The Great Library of Alexandria has assumed mythic qualities over the centuries since its conception and destruction. The concept of a universal library, an institution containing all the intellectual works of the world, is one that has enchanted scholars for centuries. Old Persian and Armenian traditions indicate that Alexander the Great, upon seeing the great library of Ashurbanipal at Nineveh, and following his teacher’s, Aristotle, vision, was inspired to combine all the works of the various nations he had conquered, translate them into Greek, and collect them all under one roof. While this inspiration was certainly prompted at least in part by a desire to consolidate information, and thereby power, under Greek authority, it is also an indication of Alexander’s desire for his empire to be a multicultural empire.
The Great Library of Alexandria was once the largest most magnificent center of knowledge in the world. Located in the Egyptian city of Alexandria, which is believed to have been created at the beginning of the third century BC, by Ptolemy I Soter, and came to hold up to 700,000 volumes, which equals approximately 100,000 printed books today.
The destruction of the Library of Alexandria is one of the greatest mysteries of Western civilization.

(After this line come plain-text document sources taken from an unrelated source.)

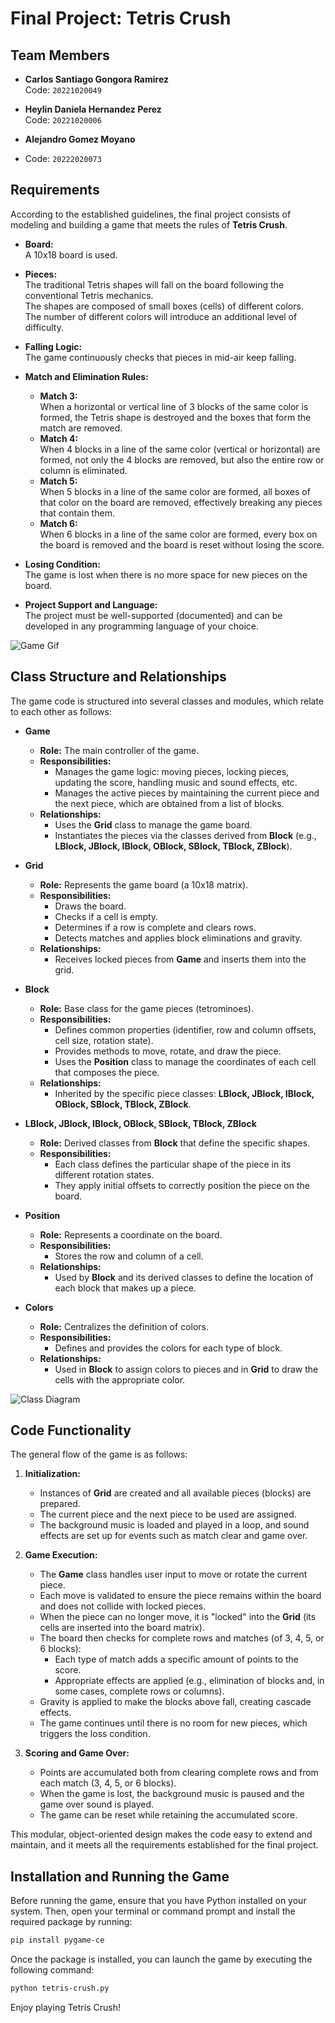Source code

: # Final Project: Tetris Crush

## Team Members

- **Carlos Santiago Gongora Ramirez**  
  Code: `20221020049`

- **Heylin Daniela Hernandez Perez**  
  Code: `20221020006`

- **Alejandro Gomez Moyano**
- Code: `20222020073`

## Requirements

According to the established guidelines, the final project consists of modeling and building a game that meets the rules of **Tetris Crush**.

- **Board:**  
  A 10x18 board is used.

- **Pieces:**  
  The traditional Tetris shapes will fall on the board following the conventional Tetris mechanics.  
  The shapes are composed of small boxes (cells) of different colors.  
  The number of different colors will introduce an additional level of difficulty.

- **Falling Logic:**  
  The game continuously checks that pieces in mid-air keep falling.

- **Match and Elimination Rules:**
  - **Match 3:**  
    When a horizontal or vertical line of 3 blocks of the same color is formed, the Tetris shape is destroyed and the boxes that form the match are removed.
  - **Match 4:**  
    When 4 blocks in a line of the same color (vertical or horizontal) are formed, not only the 4 blocks are removed, but also the entire row or column is eliminated.
  - **Match 5:**  
    When 5 blocks in a line of the same color are formed, all boxes of that color on the board are removed, effectively breaking any pieces that contain them.
  - **Match 6:**  
    When 6 blocks in a line of the same color are formed, every box on the board is removed and the board is reset without losing the score.

- **Losing Condition:**  
  The game is lost when there is no more space for new pieces on the board.

- **Project Support and Language:**  
  The project must be well-supported (documented) and can be developed in any programming language of your choice.

![Game Gif](img/gamegif.gif)


## Class Structure and Relationships

The game code is structured into several classes and modules, which relate to each other as follows:

- **Game**  
  - **Role:** The main controller of the game.
  - **Responsibilities:**  
    - Manages the game logic: moving pieces, locking pieces, updating the score, handling music and sound effects, etc.
    - Manages the active pieces by maintaining the current piece and the next piece, which are obtained from a list of blocks.
  - **Relationships:**  
    - Uses the **Grid** class to manage the game board.
    - Instantiates the pieces via the classes derived from **Block** (e.g., **LBlock, JBlock, IBlock, OBlock, SBlock, TBlock, ZBlock**).

- **Grid**  
  - **Role:** Represents the game board (a 10x18 matrix).
  - **Responsibilities:**  
    - Draws the board.
    - Checks if a cell is empty.
    - Determines if a row is complete and clears rows.
    - Detects matches and applies block eliminations and gravity.
  - **Relationships:**  
    - Receives locked pieces from **Game** and inserts them into the grid.

- **Block**  
  - **Role:** Base class for the game pieces (tetrominoes).
  - **Responsibilities:**  
    - Defines common properties (identifier, row and column offsets, cell size, rotation state).
    - Provides methods to move, rotate, and draw the piece.
    - Uses the **Position** class to manage the coordinates of each cell that composes the piece.
  - **Relationships:**  
    - Inherited by the specific piece classes: **LBlock, JBlock, IBlock, OBlock, SBlock, TBlock, ZBlock**.

- **LBlock, JBlock, IBlock, OBlock, SBlock, TBlock, ZBlock**  
  - **Role:** Derived classes from **Block** that define the specific shapes.
  - **Responsibilities:**  
    - Each class defines the particular shape of the piece in its different rotation states.
    - They apply initial offsets to correctly position the piece on the board.

- **Position**  
  - **Role:** Represents a coordinate on the board.
  - **Responsibilities:**  
    - Stores the row and column of a cell.
  - **Relationships:**  
    - Used by **Block** and its derived classes to define the location of each block that makes up a piece.

- **Colors**  
  - **Role:** Centralizes the definition of colors.
  - **Responsibilities:**  
    - Defines and provides the colors for each type of block.
  - **Relationships:**  
    - Used in **Block** to assign colors to pieces and in **Grid** to draw the cells with the appropriate color.

![Class Diagram](docs/Classdiagram.png)

## Code Functionality

The general flow of the game is as follows:

1. **Initialization:**
   - Instances of **Grid** are created and all available pieces (blocks) are prepared.
   - The current piece and the next piece to be used are assigned.
   - The background music is loaded and played in a loop, and sound effects are set up for events such as match clear and game over.

2. **Game Execution:**
   - The **Game** class handles user input to move or rotate the current piece.
   - Each move is validated to ensure the piece remains within the board and does not collide with locked pieces.
   - When the piece can no longer move, it is "locked" into the **Grid** (its cells are inserted into the board matrix).
   - The board then checks for complete rows and matches (of 3, 4, 5, or 6 blocks):
     - Each type of match adds a specific amount of points to the score.
     - Appropriate effects are applied (e.g., elimination of blocks and, in some cases, complete rows or columns).
   - Gravity is applied to make the blocks above fall, creating cascade effects.
   - The game continues until there is no room for new pieces, which triggers the loss condition.

3. **Scoring and Game Over:**
   - Points are accumulated both from clearing complete rows and from each match (3, 4, 5, or 6 blocks).
   - When the game is lost, the background music is paused and the game over sound is played.
   - The game can be reset while retaining the accumulated score.

This modular, object-oriented design makes the code easy to extend and maintain, and it meets all the requirements established for the final project.

## Installation and Running the Game

Before running the game, ensure that you have Python installed on your system. Then, open your terminal or command prompt and install the required package by running:

``` bash
pip install pygame-ce
```
Once the package is installed, you can launch the game by executing the following command:

``` bash
python tetris-crush.py
```
Enjoy playing Tetris Crush!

There is a lack of evidence on its most important aspects as a Center of the Ancient World; no one has found the ruins of the Museum of the Serapeum, which is still a mystery. And in the East and the West, Christians and Muslims for centuries, have crossed mutual accusations of guilt about the destruction of this great intellectual center. The controversial nature of the topic has led dozens of hypotheses.
Since the nineteenth century, scholars have tried to understand the organization and structure of this great library. Knowledge of the library, on how its scholars worked and even the information on the scrolls it held, were very scarce. There are very few testimonies dealing with such a large institution, even these are scattered and sporadic. In spite of the limited resources, it can be absolutely assured that it took more than just one man to accomplish the grandeur and fame this library achieved. The Library of Alexandria certainly managed to change the world, and it is certainly a historic prove, that human curiosity doesn’t have any limits.